The SEC has filed its redacted reply to Ripple’s opposition to its summary judgment motion.
After the parties conferred yesterday to identify the necessary redactions in the summary judgment replies, the Securities and Exchange Commission (SEC) officially filed its redacted reply to Ripple’s opposition to its summary judgment motion.
SEC Gives Reasons Why It Deserves Summary Judgment
In a 62-page court filing seen by The Crypto Basic, the SEC asserted that it is entitled to summary judgment because the defendants did not oppose the material fact that XRP sales constitute an “investment contract” offer under Section 2(a)(1) of the 1993 Securities act.
The SEC further provided three facts proving that Ripple’s XRP offering constitutes an investment contract. According to the agency, Ripple and its executives did not dispute that the blockchain company received $2 billion from investors in exchange for XRP. In addition, the defendants did not also dispute the fact establishing the “common enterprise” prong of the Howey test.
“Ripple did not separately manage funds raised from investors, but rather pooled the proceeds from sales of XRP (Ripple’s most valuable holding at all times) and, as it promised investors, used them to fund efforts to find use and value for XRP,” the SEC asserted in its summary judgment reply.
The agency noted that the defendants’ efforts linked XRP investors’ fortunes to each other, citing an excerpt from attorney John Deaton’s amici curiae brief, which states that a Ripple loss would harm investors.
Furthermore, the SEC argued that Ripple did not dispute another essential prong of the Howey test- “the expectation of profit from the efforts of others.”
“Defendants made an avalanche of public statements indicating that they would take steps to increase XRP’s value. Partly Because of Ripple’s “giant pile” of XRP, potential and actual investors understood that Ripple was financially compelled to do just that,” the agency claimed.

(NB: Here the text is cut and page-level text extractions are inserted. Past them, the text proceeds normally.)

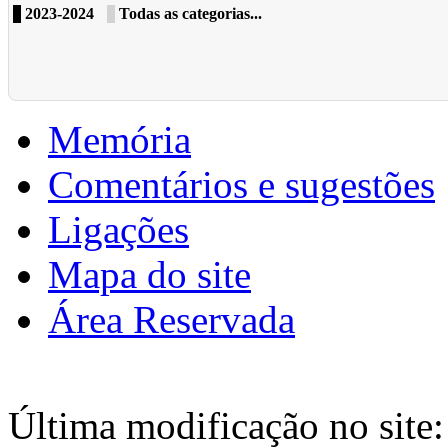
2023-2024
Todas as categorias...
Memória
Comentários e sugestões
Ligações
Mapa do site
Área Reservada
Última modificação no site:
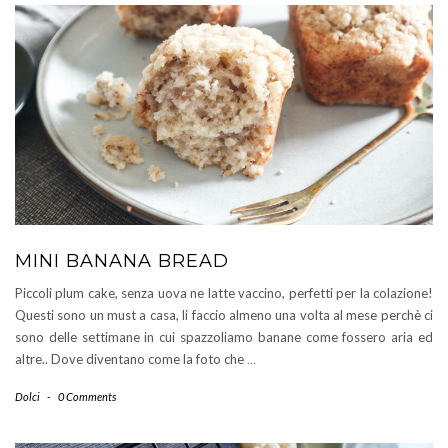
MINI BANANA BREAD
Piccoli plum cake, senza uova ne latte vaccino, perfetti per la colazione!
Questi sono un must a casa, li faccio almeno una volta al mese perchè ci
sono delle settimane in cui spazzoliamo banane come fossero aria ed
altre.. Dove diventano come la foto che
…
Dolci
-
0 Comments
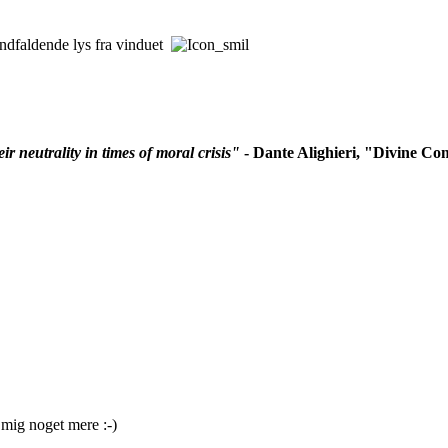
 indfaldende lys fra vinduet
r neutrality in times of moral crisis"
- Dante Alighieri, "Divine C
 mig noget mere :-)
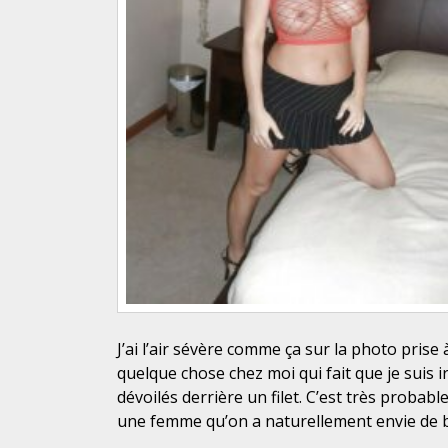
J’ai l’air sévère comme ça sur la photo prise à
quelque chose chez moi qui fait que je suis 
dévoilés derrière un filet. C’est très proba
une femme qu’on a naturellement envie de bais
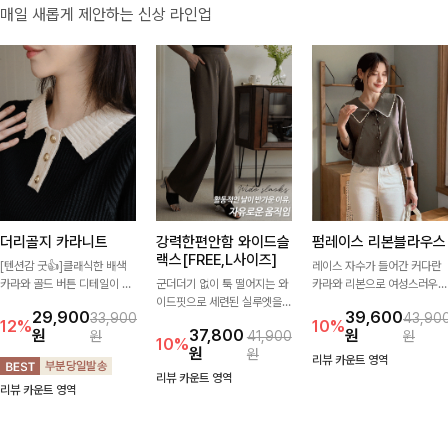
매일 새롭게 제안하는 신상 라인업
더리골지 카라니트
강력한편안함 와이드슬
펌레이스 리본블라우스
랙스[FREE,L사이즈]
[텐션감 굿👍]클래식한 배색
레이스 자수가 들어간 커다란
카라와 골드 버튼 디테일이 세
군더더기 없이 툭 떨어지는 와
카라와 리본으로 여성스러우면
련된 포인트를 더해주는 니트
이드핏으로 세련된 실루엣을
서 사랑스러운 무드가 가득 느
29,900
39,600
33,900
43,90
입니다. 세로 골지 짜임이 슬림
완성해주는 슬랙스입니다. 깔
껴지는 블라우스에요🤎
12%
10%
원
37,800
원
원
41,900
원
한 실루엣을 연출해 단정하면
끔한 디자인과 롱한 기장감으
10%
원
원
서도 여성스러운 무드를 완성
로 다리가 길어 보이고 뒷밴딩
리뷰 카운트 영역
해드려요.
으로 편안하기까지-
리뷰 카운트 영역
리뷰 카운트 영역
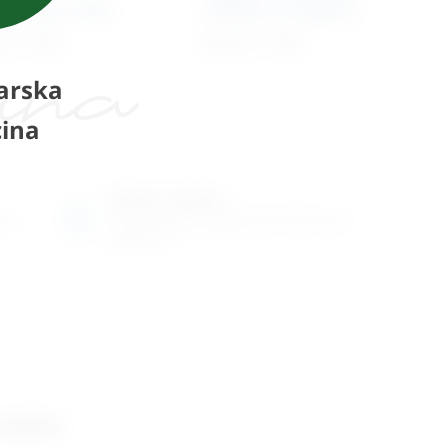
ometar Collin
noktiju na nogama
2
€
+ PDV
50,70
€
+ PDV
arska
ina
Radno vrijeme
ene
Ponedjeljak do petak od 8-16h ili po
dogovoru
 salon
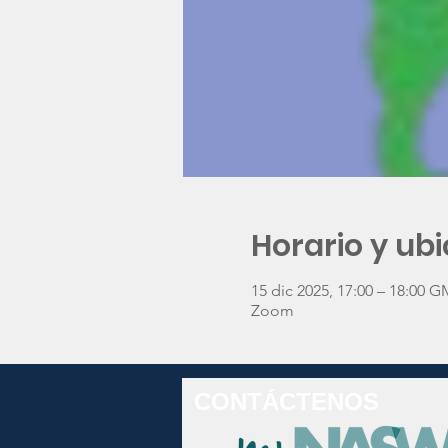
Horario y ub
15 dic 2025, 17:00 – 18:00 G
Zoom
CONTÁCTENOS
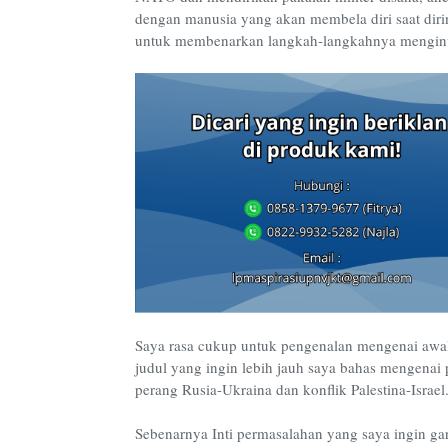
dengan manusia yang akan membela diri saat diri
untuk membenarkan langkah-langkahnya menginva
Saya rasa cukup untuk pengenalan mengenai awal
judul yang ingin lebih jauh saya bahas mengenai 
perang Rusia-Ukraina dan konflik Palestina-Israel
Sebenarnya Inti permasalahan yang saya ingin gari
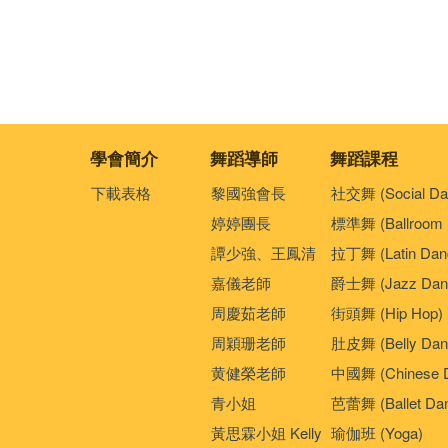
學會簡介
舞蹈導師
舞蹈課程
下載表格
黎國強會長
社交舞 (Social Da
婷婷團長
標準舞 (Ballroom 
譚少強、王鳳清
拉丁舞 (Latin Dan
嘉儀老師
爵士舞 (Jazz Dan
周慶茹老師
街頭舞 (Hip Hop)
周穎珊老師
肚皮舞 (Belly Dan
黄健榮老師
中國舞 (Chinese 
青小姐
芭蕾舞 (Ballet Da
黃思霖小姐 Kelly
瑜伽班 (Yoga)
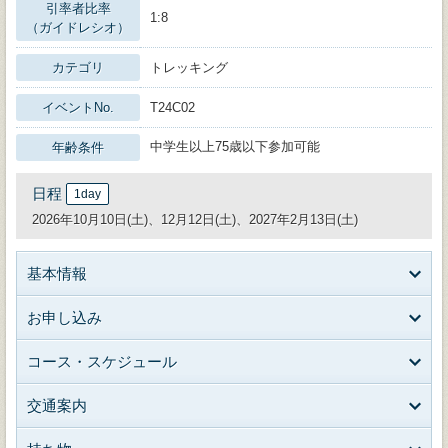
引率者比率
1:8
（ガイドレシオ）
カテゴリ
トレッキング
イベントNo.
T24C02
中学生以上75歳以下参加可能
年齢条件
日程
1day
2026年10月10日(土)、12月12日(土)、2027年2月13日(土)
基本情報
お申し込み
コース・スケジュール
交通案内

Per the SEC, Ripple’s contrary argument is that many XRP investors did not consider the purchase of the crypto asset as an investment in the blockchain company. The U.S. SEC said the argument does not reflect the law, as the major question should be whether Ripple led potential investors to expect profits from the efforts of others.
“None of the defendants’ arguments to the contrary precludes summary judgment. Defendants’ primary tactic is to deflect controlling precedent with fictional tests, muddy the facts, and shift blame to the SEC,” the securities regulator said in its reply.
Ripple Files Its Summary Judgment Reply
Meanwhile, Ripple has also filed its redacted reply to the SEC’s opposition to its summary judgment motion. In the redacted reply, Ripple reiterated that its summary judgment motion should be granted because the SEC cannot prove that any XRP offer was a sale of an investment contract.
“The SEC nominally protests, claiming to have found some cases where the essential ingredients of an investment contract discussed in Howey were not present. But that claim does not hold up to scrutiny; the SECsimplymischaracterizesitscases.Ultimately, the SEC cannot point to a single case finding an investment contract without the essential ingredients identified in Howey,” Ripple noted.